La partita a scacchi sull’apertura della crisi di governo, che lasciava aperte tante strade, ha trovato la più rapida e inaspettata soluzione. Conte, preavvertito da Salvini sull’intenzione definitiva di abbandonare il “governo del cambiamento”, ha ceduto alle sirene della parlamentarizzazione della crisi. Così, ha rilasciato una dichiarazione in cui ha sfidato Salvini ad esporre in Parlamento le ragioni dell’abbandono della scialuppa. E ha aggiunto che i tempi della crisi non potevano essere dettati dallo stesso Salvini, dato il coinvolgimento di “ben altri attori istituzionali”. Non rassegnando le dimissioni, però, Conte ha commesso tre errori.



Innanzitutto, le sue dimissioni erano un passo praticamente – e dunque istituzionalmente – necessitato, data la frattura ormai pubblicamente consumatasi con uno dei due partiti della coalizione. A quali forze politiche presenti in Parlamento Conte potrebbe mai chiedere un qualche appoggio per prolungare il futuro del suo governo? E quali gruppi parlamentari sarebbero disposti a rendere pubblico un loro possibile sostegno ad un Conte-bis? Al calvario di una parlamentarizzazione di “testimonianza e trasparenza” era senz’altro consigliabile sottrarsi.



Inoltre, non recandosi subito al Quirinale, Conte si è precluso l’immediato ricorso a quell’ombrello che il presidente Mattarella avrebbe potuto offrire ai contendenti tutti, Conte compreso. L’apertura della crisi sulla sola base delle dichiarazioni – dal tono per lo più propagandistico – di Salvini, avrebbe determinato una complessa condizione di stallo, destinata forse anche a torbidi e magmatici sviluppi. In ogni caso, il balletto delle consultazioni estive avrebbe ancor più insolentito l’opinione pubblica, già infastidita dalle stridenti contraddizioni della maggioranza e dai conflitti interni ai partiti tutti. Salvini ne sarebbe stato additato come il principale responsabile, e Conte, mantenendo una qualche visibilità, sarebbe potuto tornare utile per soluzioni, per così dire, originali.    



Infine, sfidando Salvini al dibattito in Parlamento, Conte gli ha implicitamente offerto un’arma ulteriore per consolidare il consenso popolare, si vada o meno alle elezioni: la presentazione della mozione di sfiducia. Innanzi alla desolante piattezza della nostra classe politica, infatti, Salvini appare sempre più come il leader coraggioso, che non ha paura di affrontare a viso aperto le sfide che gli sono lanciate. Non si sottrae neppure, per la prima volta nella storia repubblicana, a presentare una sfiducia espressa nei confronti del premier dell’esecutivo di cui si è parte. Con la mozione di sfiducia destinata a sicuro successo e calendarizzata in Senato a breve, Salvini potrà presentarsi come forza di opposizione rispetto al Governo Conte, e nello stesso tempo come perno del futuro governo.

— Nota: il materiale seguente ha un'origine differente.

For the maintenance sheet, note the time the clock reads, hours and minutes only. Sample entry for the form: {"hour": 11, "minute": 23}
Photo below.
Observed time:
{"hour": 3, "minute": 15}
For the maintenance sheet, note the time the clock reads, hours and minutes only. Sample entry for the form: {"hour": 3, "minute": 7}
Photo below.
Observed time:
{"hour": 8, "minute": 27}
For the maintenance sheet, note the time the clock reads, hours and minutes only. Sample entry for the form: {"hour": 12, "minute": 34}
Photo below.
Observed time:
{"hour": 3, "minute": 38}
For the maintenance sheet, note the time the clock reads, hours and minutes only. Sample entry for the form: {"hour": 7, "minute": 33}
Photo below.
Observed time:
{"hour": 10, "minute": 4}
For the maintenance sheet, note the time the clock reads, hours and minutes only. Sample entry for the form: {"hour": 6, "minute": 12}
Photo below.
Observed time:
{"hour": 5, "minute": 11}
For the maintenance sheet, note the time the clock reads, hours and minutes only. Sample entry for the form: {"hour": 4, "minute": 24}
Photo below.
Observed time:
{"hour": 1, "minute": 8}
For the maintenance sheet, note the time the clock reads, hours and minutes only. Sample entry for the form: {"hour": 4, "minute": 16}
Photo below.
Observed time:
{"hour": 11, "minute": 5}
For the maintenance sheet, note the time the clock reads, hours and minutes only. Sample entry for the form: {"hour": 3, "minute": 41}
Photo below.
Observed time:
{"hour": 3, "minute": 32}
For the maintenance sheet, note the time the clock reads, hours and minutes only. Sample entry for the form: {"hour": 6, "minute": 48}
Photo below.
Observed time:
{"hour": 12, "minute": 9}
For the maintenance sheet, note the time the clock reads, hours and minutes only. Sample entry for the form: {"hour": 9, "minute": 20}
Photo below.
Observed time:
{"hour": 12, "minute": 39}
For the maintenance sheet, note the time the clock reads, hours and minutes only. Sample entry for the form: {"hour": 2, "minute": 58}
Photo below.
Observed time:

Chi si affidava alla legge del “cerino” – secondo cui gli elettori puniscono chi risulta responsabile della crisi pre-elettorale – non ha compreso che il mondo è cambiato. Soprattutto, deve riflettere sul fatto che il vento della crisi è venuto anche dall’estero, Europa compresa. L’Italia, come spesso è accaduto, è un crocevia che anticipa e riflette con immediatezza il corso degli eventi geo-politici. Chi vorrà temporeggiare, sarà inevitabilmente sconfitto o si assumerà la responsabilità ultima del declino del Paese.